The UK EEE and WEEE data throws out some strange patterns. The most puzzling of these is the gap between the weight of the large household appliances placed onto the UK market and the weight that’s then collected. Whilst it’s likely that householders are getting rid of smaller electrical items in wheelie bins or storing them in the back of cupboards, it’s less likely that householders are hoarding their old broken washing machines or dishwashers. But the data consistently delivers a take back percentage in the low thirties. So where is this missing WEEE?
Visit a scrap metal dealers and sitting within the light iron pile you’ll find a plethora of large household appliances. Many of these come in from one-man band outfits who cash in the items alongside other items of scrap metal.
So even though the metal is recycled, none of these items is passing through the Approved Authorised Treatment Facilities (AATF)/Approved Exporter route and the result is that they are not contributing to the WEEE recycling rates.
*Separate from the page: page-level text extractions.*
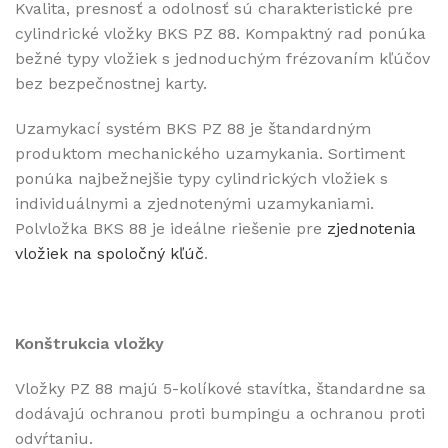
Kvalita, presnosť a odolnosť sú charakteristické pre
cylindrické vložky BKS PZ 88
.
Kompaktný rad ponúka
bežné typy vložiek s jednoduchým
frézovaním
kľúčov
bez bezpečnostnej karty.
Uzamykací systém BKS PZ 88 je štandardným
produktom mechanického uzamykania. Sortiment
ponúka najbežnejšie typy cylindrických vložiek s
individuálnymi a zjednotenými uzamykaniami.
Polvložka BKS 88 je ideálne riešenie pre
zjednotenia
vložiek na spoločný kľúč
.
Konštrukcia vložky
Vložky PZ 88 majú 5-kolíkové stavítka, štandardne sa
dodávajú ochranou proti bumpingu a ochranou proti
odvŕtaniu.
The problem is that it is going to become increasingly important to capture and report all WEEE in the official recycling system. And the answer to this is, as always, one of economics. The cost of compliance for large household producers has always been lower than those producing screens or computer equipment. With the waste having a positive cash value, the evidence has mainly represented a scheme’s administration charge.
But to attract the WEEE away from scrap metal dealers and into AATFs, the price paid for the scrap may have to be increased by £50 - £60 per tonne. The only way to finance this increase will be via the evidence note. So the cost to comply will simply have to increase.
Ignoring the permitting and liability insurances for a moment, on the face of it white van man offers a valuable service to the general public. Whether paying out any cash or not, he’s happy to pick up metallic items from the curb at any time of the day or night. For inner city dwellers without transport, their service is a godsend. And in these times of cut-backs, he could be considered the silent collection partner to the local authorities.
Whatever your views on white van man, there are more challenging recycling targets lurking on the horizon and it’s clear that he could assist us in meeting these. So perhaps the key is to focus more on trying to find ways to work with, rather than against, white van man.